What lines in the records below mention "suffer"? List them all.

Stored items from a collection:
# # # #
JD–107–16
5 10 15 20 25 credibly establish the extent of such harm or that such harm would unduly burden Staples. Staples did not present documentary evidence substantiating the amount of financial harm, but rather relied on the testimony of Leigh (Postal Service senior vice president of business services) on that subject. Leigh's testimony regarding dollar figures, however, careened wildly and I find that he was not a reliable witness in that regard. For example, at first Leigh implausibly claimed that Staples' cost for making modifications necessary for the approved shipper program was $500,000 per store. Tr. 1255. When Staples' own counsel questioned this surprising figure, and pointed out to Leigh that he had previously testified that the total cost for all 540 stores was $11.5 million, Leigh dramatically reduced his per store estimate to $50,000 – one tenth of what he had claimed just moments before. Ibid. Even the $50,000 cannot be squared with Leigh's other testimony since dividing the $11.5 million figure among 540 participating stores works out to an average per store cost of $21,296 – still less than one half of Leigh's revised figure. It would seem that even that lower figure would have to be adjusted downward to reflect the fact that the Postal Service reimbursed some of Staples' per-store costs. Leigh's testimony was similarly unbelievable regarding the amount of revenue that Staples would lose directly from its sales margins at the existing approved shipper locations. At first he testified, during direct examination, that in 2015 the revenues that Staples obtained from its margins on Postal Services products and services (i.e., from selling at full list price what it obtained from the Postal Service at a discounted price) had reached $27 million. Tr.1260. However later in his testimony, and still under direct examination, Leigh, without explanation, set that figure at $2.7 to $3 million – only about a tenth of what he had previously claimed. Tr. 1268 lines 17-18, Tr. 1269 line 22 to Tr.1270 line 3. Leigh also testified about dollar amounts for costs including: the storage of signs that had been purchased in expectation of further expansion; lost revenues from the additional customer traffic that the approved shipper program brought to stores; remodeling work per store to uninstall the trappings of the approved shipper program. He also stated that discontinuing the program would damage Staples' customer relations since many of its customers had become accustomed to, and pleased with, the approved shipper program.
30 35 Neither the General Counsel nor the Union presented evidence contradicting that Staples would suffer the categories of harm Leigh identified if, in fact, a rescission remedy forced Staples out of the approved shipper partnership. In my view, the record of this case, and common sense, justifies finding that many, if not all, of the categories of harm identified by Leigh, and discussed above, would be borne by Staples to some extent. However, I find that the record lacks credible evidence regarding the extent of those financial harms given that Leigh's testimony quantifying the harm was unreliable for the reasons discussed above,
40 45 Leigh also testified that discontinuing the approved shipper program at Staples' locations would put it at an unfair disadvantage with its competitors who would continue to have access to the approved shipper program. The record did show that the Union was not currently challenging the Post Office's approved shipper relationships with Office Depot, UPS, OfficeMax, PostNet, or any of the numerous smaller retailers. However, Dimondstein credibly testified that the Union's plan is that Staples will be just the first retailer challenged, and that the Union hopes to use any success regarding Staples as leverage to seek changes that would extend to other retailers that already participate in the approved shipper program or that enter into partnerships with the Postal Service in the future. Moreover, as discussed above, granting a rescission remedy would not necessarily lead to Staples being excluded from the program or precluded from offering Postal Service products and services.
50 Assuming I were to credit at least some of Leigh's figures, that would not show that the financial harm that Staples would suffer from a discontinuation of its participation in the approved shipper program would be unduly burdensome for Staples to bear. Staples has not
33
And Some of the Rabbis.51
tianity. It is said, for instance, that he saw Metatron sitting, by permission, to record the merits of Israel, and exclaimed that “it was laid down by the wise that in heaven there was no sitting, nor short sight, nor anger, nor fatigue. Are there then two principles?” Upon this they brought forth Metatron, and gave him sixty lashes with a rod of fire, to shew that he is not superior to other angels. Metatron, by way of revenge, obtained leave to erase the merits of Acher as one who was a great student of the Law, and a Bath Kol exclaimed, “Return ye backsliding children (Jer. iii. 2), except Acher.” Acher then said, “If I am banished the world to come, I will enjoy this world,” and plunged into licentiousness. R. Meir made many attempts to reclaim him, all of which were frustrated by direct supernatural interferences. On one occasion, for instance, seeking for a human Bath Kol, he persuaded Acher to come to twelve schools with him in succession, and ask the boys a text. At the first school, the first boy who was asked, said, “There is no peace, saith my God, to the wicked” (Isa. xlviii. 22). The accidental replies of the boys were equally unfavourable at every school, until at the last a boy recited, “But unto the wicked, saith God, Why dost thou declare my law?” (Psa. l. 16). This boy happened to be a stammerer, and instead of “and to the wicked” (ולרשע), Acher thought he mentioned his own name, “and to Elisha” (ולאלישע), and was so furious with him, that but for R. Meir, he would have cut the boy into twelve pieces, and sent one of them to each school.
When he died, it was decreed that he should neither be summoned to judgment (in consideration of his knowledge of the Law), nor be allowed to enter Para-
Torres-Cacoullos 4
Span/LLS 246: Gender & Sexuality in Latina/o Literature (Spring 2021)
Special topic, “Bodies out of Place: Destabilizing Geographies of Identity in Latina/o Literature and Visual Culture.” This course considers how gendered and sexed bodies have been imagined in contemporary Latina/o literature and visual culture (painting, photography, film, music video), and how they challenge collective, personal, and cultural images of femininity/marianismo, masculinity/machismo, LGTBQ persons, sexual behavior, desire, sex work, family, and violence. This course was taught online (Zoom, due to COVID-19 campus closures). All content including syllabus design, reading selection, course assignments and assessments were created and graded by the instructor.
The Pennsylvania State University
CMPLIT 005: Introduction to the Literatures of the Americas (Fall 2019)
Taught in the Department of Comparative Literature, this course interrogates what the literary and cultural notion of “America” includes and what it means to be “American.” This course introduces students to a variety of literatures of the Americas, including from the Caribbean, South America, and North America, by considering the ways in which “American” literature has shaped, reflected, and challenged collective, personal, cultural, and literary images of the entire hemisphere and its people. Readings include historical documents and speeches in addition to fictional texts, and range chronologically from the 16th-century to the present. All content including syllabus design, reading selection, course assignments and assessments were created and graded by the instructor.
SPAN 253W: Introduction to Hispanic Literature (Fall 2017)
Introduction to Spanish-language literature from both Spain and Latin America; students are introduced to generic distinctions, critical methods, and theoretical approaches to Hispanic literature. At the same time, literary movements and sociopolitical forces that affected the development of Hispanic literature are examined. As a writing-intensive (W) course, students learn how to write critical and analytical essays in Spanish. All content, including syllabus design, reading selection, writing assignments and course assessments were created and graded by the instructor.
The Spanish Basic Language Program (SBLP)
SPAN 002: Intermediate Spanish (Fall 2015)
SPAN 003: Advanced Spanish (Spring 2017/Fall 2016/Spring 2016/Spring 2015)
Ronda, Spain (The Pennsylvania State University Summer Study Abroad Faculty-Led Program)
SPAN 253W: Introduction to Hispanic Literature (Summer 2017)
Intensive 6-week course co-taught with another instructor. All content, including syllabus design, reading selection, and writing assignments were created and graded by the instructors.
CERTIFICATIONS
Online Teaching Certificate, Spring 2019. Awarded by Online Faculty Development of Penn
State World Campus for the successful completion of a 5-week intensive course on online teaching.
# # # #
_Reply:_
30 35 Neither the General Counsel nor the Union presented evidence contradicting that Staples would suffer the categories of harm Leigh identified if, in fact, a rescission remedy forced Staples out of the approved shipper partnership. In my view, the record of this case, and common sense, justifies finding that many, if not all, of the categories of harm identified by Leigh, and discussed above, would be borne by Staples to some extent. However, I find that the record lacks credible evidence regarding the extent of those financial harms given that Leigh's testimony quantifying the harm was unreliable for the reasons discussed above,
50 Assuming I were to credit at least some of Leigh's figures, that would not show that the financial harm that Staples would suffer from a discontinuation of its participation in the approved shipper program would be unduly burdensome for Staples to bear. Staples has not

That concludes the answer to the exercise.